Я сидела в чудовищно перепачканной ветхой кабинке, мои легкие отторгали ядовитый воздух, а руки старались ни к чему не прикасаться.
Моя соученица по швейцарскому пансионату, некая мисс Блудня фон Блудниц, однажды поведала, каким образом католики получают отпущение грехов. По ее словам, они забираются в затемненную будочку и сквозь дыру в стенке рассказывают Богу непристойности. Сидя в туалетной кабинке, я поняла, как это происходит. Примерно посередине металлической перегородки находилось отверстие, через которое я видела соседнюю кабинку, – диаметром поменьше глаза, с рваными торчащими краями, будто крохотная оскаленная пасть. Я хотела посмотреть сквозь дырку, но было слишком страшно приближать глаз к острым, как нож, зазубринам. Хоть на носу у меня и сидели очки.
Делая вид, будто ищу божественного прощения, я поднесла рот к жутковатому отверстию и, чтобы испытать любовь Бога, как испытывала любовь родителей поддельным дневником, принялась шептать о выдуманных убийствах и магазинных кражах. Я лжесвидетельствовала, сочиняя подробности.
Каждый раз делая вдох, я чувствовала, что воняет здесь, по выражению вышеупомянутой фон Блудниц, как от вагона потных подмышек.
Человеческая сексуальность вовсе не ограничена генитальными репродуктивными функциями. Я могу смело сказать, что эротика охватывает самые разные виды поведения: при одних напряжение возникает, другие им управляют, третьи со временем дают ему разрядку. Я расслабилась, сделала пи-пи, и это фонтанирующее удовольствие было моей моделью того, на что однажды будет похож оргазм. Мать открыто обсуждала со мной оргазмы, и отец тоже, но мое представление о делах сексуальных оставалось разрозненным и теоретическим.
Со стульчака, обхватывавшего мой детский зад, я взглянула, заперта ли дверь кабинки. Открытый «Бигль» лежал у меня на коленях, я листала его в поисках рукописных воспоминаний моих предшественников и тут наткнулась на слова, оставленные синими чернилами на полях: «я выращу дочь, которая однажды станет великим воином…»
От чтения меня оторвал шум. Скрежет и визг ржавых петель – распахнулась входная дверь. Теперь в туалете был кто-то еще. Поскольку струить я закончила, то ужом влезла в джинсы и приготовилась дать бой, однако, застыв от жары и страха, истекая потом из каждой поры, села обратно на стульчак. Сквозь отверстия в стенке разглядеть я смогла совсем немного: кусочек неопрятной одежды, сустав волосатого пальца. Незнакомец вошел в соседнюю кабинку и шарахнул хлипкой дверью.

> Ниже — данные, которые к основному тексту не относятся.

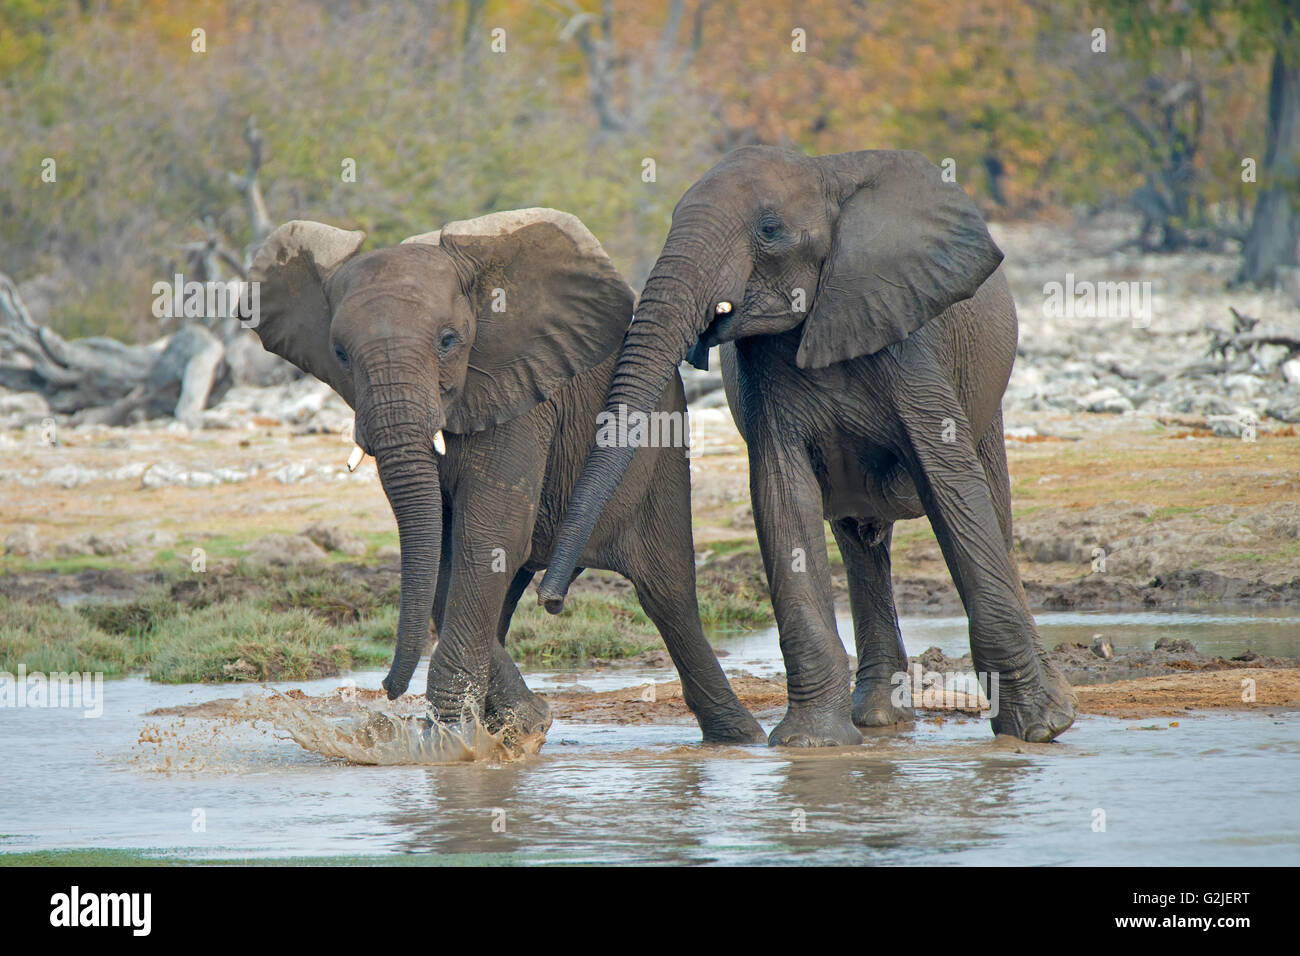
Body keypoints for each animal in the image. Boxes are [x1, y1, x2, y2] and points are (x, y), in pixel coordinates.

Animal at [248, 209, 764, 749]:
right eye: (340, 354)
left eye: (448, 341)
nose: (389, 689)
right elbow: (449, 550)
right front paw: (516, 729)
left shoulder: (519, 391)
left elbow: (487, 536)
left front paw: (453, 743)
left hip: (660, 441)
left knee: (667, 591)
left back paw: (739, 737)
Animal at [538, 147, 1076, 749]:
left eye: (769, 230)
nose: (551, 601)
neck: (825, 177)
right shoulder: (763, 373)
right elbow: (783, 497)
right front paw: (812, 745)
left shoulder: (911, 343)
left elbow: (952, 491)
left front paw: (1038, 730)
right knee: (860, 540)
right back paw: (877, 719)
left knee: (993, 514)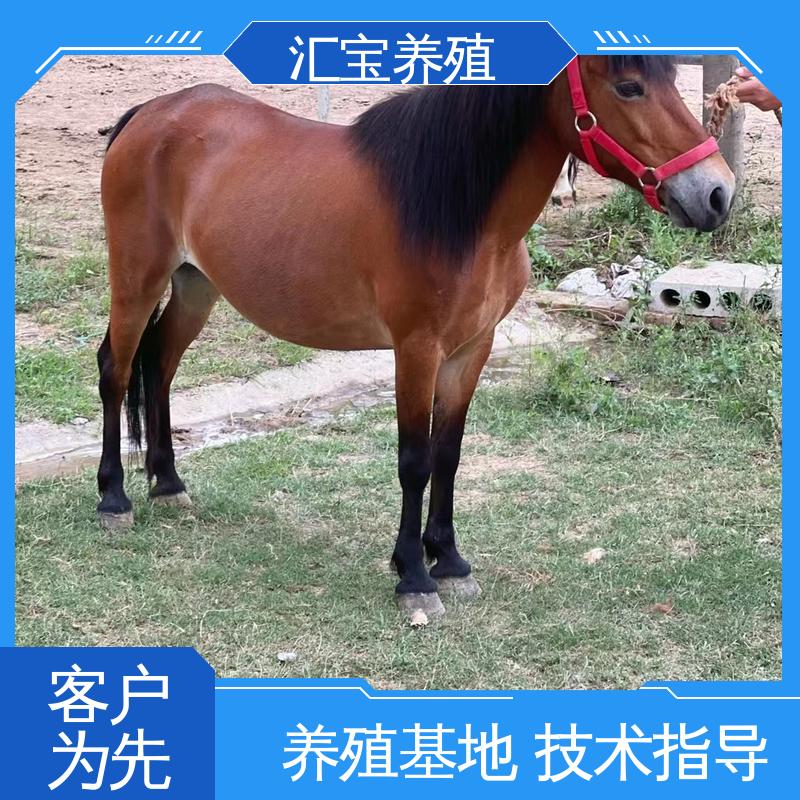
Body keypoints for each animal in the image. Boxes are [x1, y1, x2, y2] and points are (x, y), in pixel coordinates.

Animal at [97, 56, 734, 617]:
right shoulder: (416, 350)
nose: (717, 193)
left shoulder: (471, 349)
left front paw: (448, 560)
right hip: (136, 282)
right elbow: (414, 461)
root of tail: (151, 112)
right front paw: (413, 577)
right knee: (117, 370)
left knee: (160, 366)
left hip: (195, 286)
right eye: (629, 87)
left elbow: (448, 454)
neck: (461, 210)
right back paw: (114, 498)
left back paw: (168, 484)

Судя по звуку, зверюга был громадным. Захлюпав и зачмокав, как слив ванной, он набрал полный рот слюны (та пророкотала по горлу и щекам) и харкнул – густой плевок вылетел пулей и шмякнулся об пол. Из-под перегородки брызнули коричневые капли с частичками жевательного табака, и я, насколько позволяла теснота, отодвинула «басс виджуны» в сторону. Жилище возле моей кабинки захватил огромный неуклюжий огр. Это прибавило к моему страху еще и голод, но не в смысле желания поесть. Так же как солнце унылой глухомани вызвало жажду, так и ощутимое присутствие лохматого великана пробудило новую, хоть и слабую физическую потребность. Истинный ученый, посвятивший себя исследованию природы, рассуждала я, замер бы и притих. Кабинка была неплохим наблюдательным пунктом; мистер Дарвин сиживал в местах и похуже. Я услышала, как расстегивается массивная молния. За этим угрожающим звуком последовал другой: о бетонный пол звякнула металлическая пряжка.

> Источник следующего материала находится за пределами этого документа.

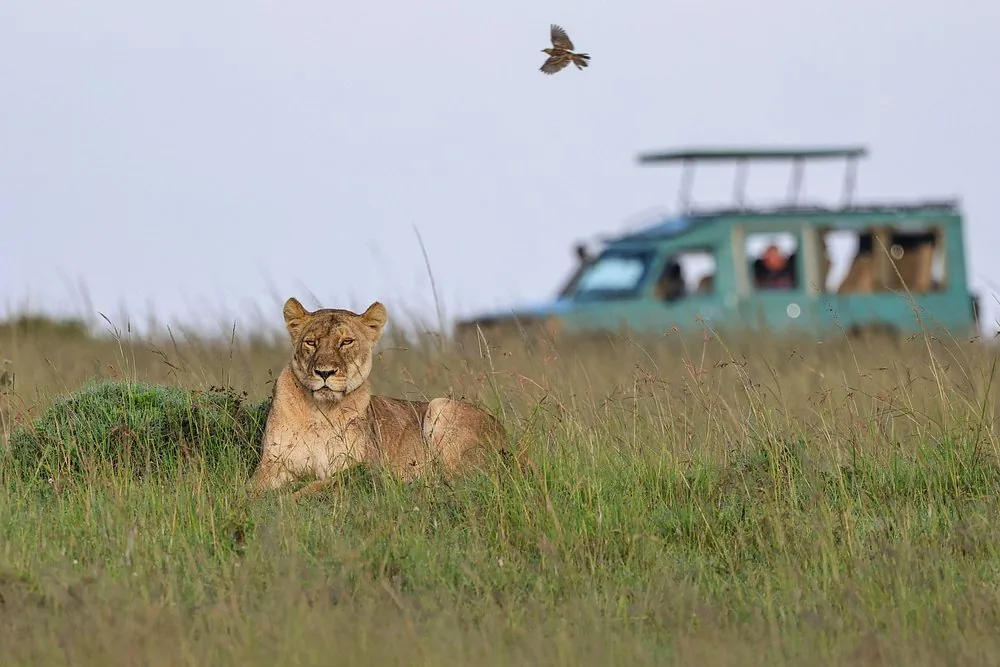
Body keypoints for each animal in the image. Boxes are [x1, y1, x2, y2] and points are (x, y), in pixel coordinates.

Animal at [246, 297, 513, 498]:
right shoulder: (273, 465)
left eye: (346, 341)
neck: (319, 413)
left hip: (442, 408)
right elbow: (249, 490)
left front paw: (286, 499)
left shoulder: (362, 466)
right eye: (311, 342)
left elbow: (320, 485)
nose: (324, 372)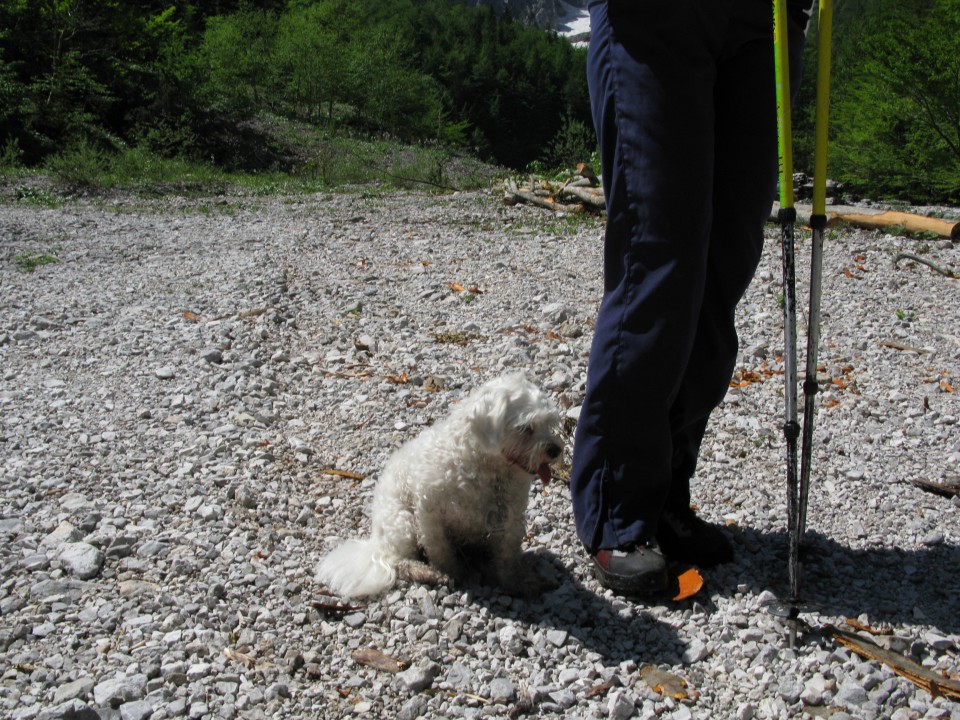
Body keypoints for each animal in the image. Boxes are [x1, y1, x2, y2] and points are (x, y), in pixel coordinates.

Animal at [318, 374, 568, 600]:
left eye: (549, 423)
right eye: (526, 428)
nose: (555, 449)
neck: (486, 468)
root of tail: (375, 545)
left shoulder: (510, 517)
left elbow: (507, 556)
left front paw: (517, 582)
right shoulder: (429, 511)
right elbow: (439, 549)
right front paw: (450, 572)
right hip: (402, 522)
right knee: (399, 562)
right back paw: (426, 572)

Сидя на унитазе, я притаилась, подобно Дарвину, и стала наклоняться, чтобы заглянуть под перегородку. Увиденное озадачило меня: лапищи монстра были обуты в довольно дрянные сапоги (такие называют ковбойскими), а дешевые магазинные брюки из габардина были спущены до голенищ. Концы ремня свисали по сторонам распахнутой молнии, на кованой овальной пряжке – серебристой, потускневшей, с искусственной бирюзой – была гравировка: «Лучший папа на свете». Мое профессиональное любопытство возбудило то, что носки его сапог смотрели не вперед. Они смотрели в мою сторону, в сторону разделявшей нас металлической стенки.
Тонкий металл прогнулся и заскрипел, будто с той стороны на нее навалился какой-нибудь левиафан.